Evaluate MedQA_USMLE on a saved model
manusikka opened this issue · comments
Hello,
We followed your steps using deepspeed and were able to create a fine tuned model which was basically created as a checkpoint by the run. We saved this model and then loaded it next time using something like this:
tokenizer = GPT2Tokenizer.from_pretrained("/content/drive/MyDrive/Colab Notebooks/SavedModel")
model = GPT2LMHeadModel.from_pretrained("/content/drive/MyDrive/Colab Notebooks/SavedModel")
Now we wanted to run a sample question inference on this model and were using this link
https://huggingface.co/docs/transformers/tasks/multiple_choice#inference
Here is our code:
prompt = ("A 20-year-old woman presents with menorrhagia for the past several years."
"She says that her menses “have always been heavy”, and she has experienced easy bruising for as long as she can remember."
"Family history is significant for her mother, who had similar problems with bruising easily. "
"The patient's vital signs include: heart rate 98/min, respiratory rate 14/min, temperature 36.1°C (96.9°F),"
" and blood pressure 110/87 mm Hg. Physical examination is unremarkable. "
" Laboratory tests show the following: platelet count 200,000/mm3, PT 12 seconds,"
" and PTT 43 seconds. Which of the following is the most likely cause of this patient’s symptoms?")
candidate1 = "Factor V Leiden"
candidate2 = "Hemophilia A"
candidate3 = "Lupus anticoagulant"
candidate4 = "Protein C deficiency"
candidate5 = "Von Willebrand disease"
inputs = tokenizer([[prompt, candidate1], [prompt, candidate2],[prompt, candidate3],[prompt, candidate4],[prompt, candidate5]], return_tensors="pt", padding=True)
labels = torch.tensor(0).unsqueeze(0)
outputs = model(**{k: v.unsqueeze(0) for k, v in inputs.items()}, labels=labels)
logits = outputs.logits
However we get this error:
ValueError Traceback (most recent call last)
in
2
3 #model = AutoModelForMultipleChoice.from_pretrained("my_awesome_swag_model")

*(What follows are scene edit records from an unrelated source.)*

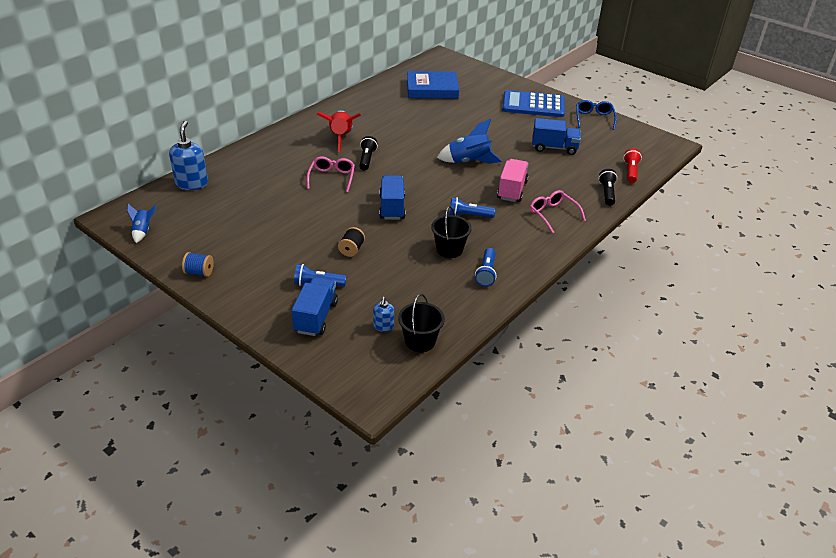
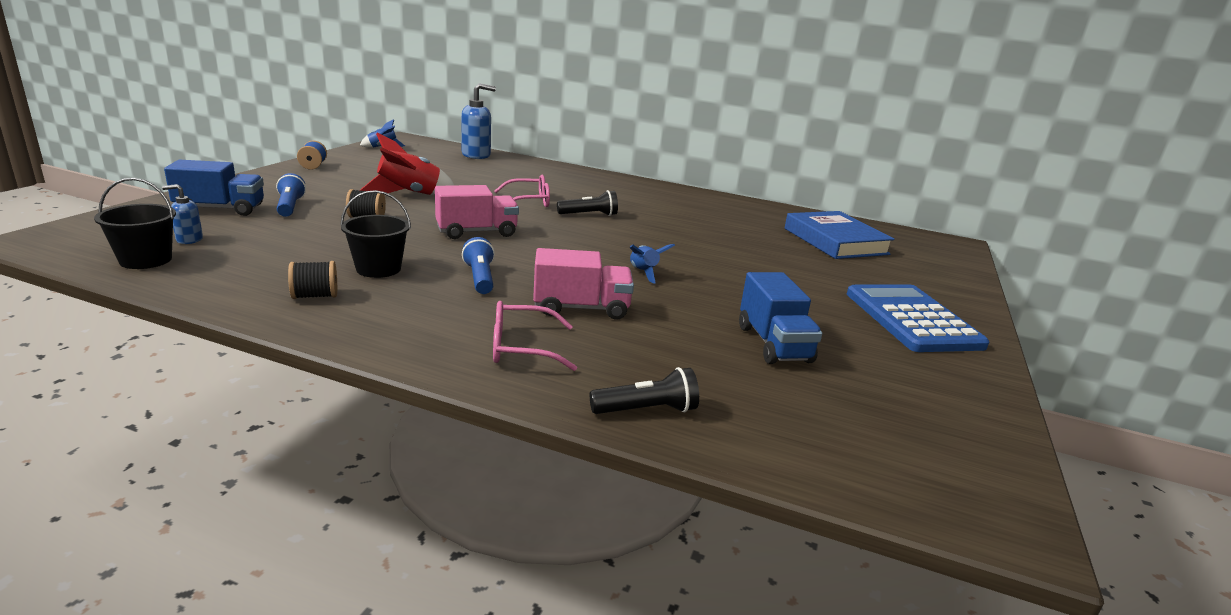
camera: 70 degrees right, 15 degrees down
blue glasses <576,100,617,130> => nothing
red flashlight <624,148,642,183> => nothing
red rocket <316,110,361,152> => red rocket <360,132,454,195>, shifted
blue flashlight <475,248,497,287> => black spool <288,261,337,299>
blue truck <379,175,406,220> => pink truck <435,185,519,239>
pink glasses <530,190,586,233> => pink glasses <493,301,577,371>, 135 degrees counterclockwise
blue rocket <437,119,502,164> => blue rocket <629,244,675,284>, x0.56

----> 4 outputs = model(**{k: v.unsqueeze(0) for k, v in inputs.items()}, labels=labels)
5 logits = outputs.logits
4 frames
/usr/local/lib/python3.9/dist-packages/torch/nn/functional.py in cross_entropy(input, target, weight, size_average, ignore_index, reduce, reduction, label_smoothing)

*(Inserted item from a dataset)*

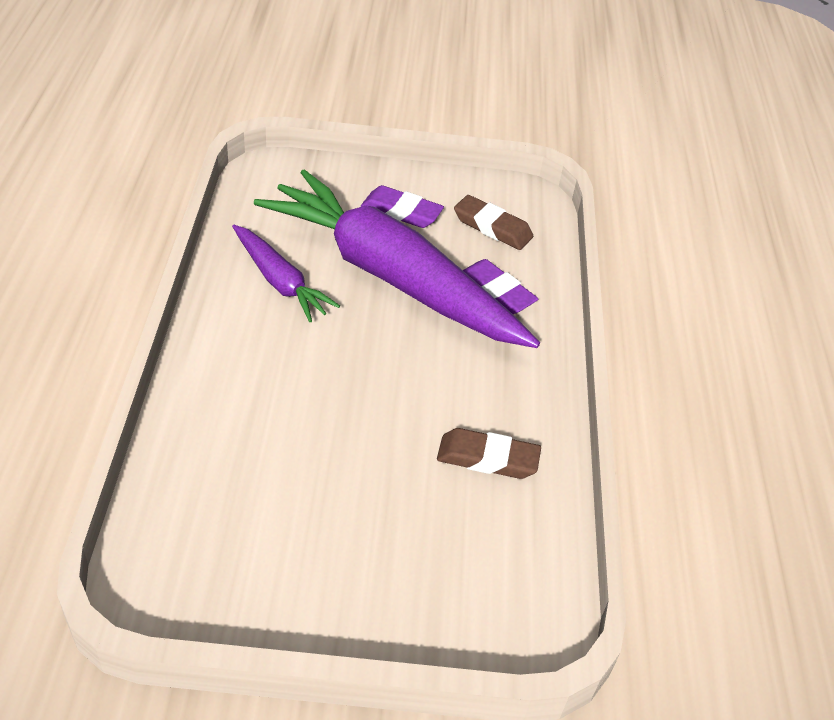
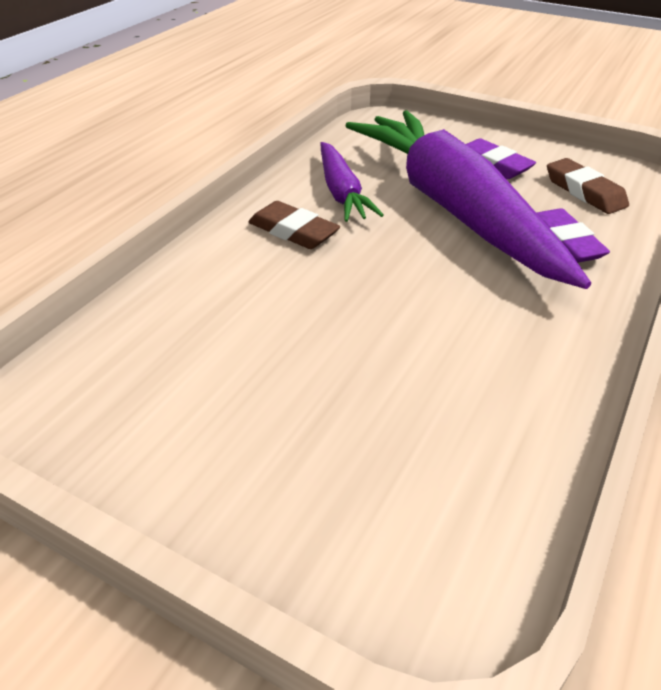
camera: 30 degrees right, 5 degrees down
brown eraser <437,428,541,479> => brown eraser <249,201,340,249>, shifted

2844 if size_average is not None or reduce is not None:
2845 reduction = _Reduction.legacy_get_string(size_average, reduce)
-> 2846 return torch._C._nn.cross_entropy_loss(input, target, weight, _Reduction.get_enum(reduction), ignore_index, label_smoothing)
2847
2848
ValueError: Expected input batch_size (840) to match target batch_size (0).
Do you have a recommendation on how to run a sample question inference on this model ?
We've got it figured out:
instead of GPT2LMHeadModel, we had to use GPT2ForMultipleChoice
import torch
from transformers import GPT2LMHeadModel, GPT2Tokenizer
tokenizer = GPT2Tokenizer.from_pretrained("/content/drive/MyDrive/Colab Notebooks/SavedModel100")
import sys
sys.path.insert(0, '/content/BioMedLM/finetune')
from utils.custom_modeling_gpt2 import GPT2ForMultipleChoice
model = GPT2ForMultipleChoice.from_pretrained("/content/drive/MyDrive/Colab Notebooks/SavedModel100")
We are good now.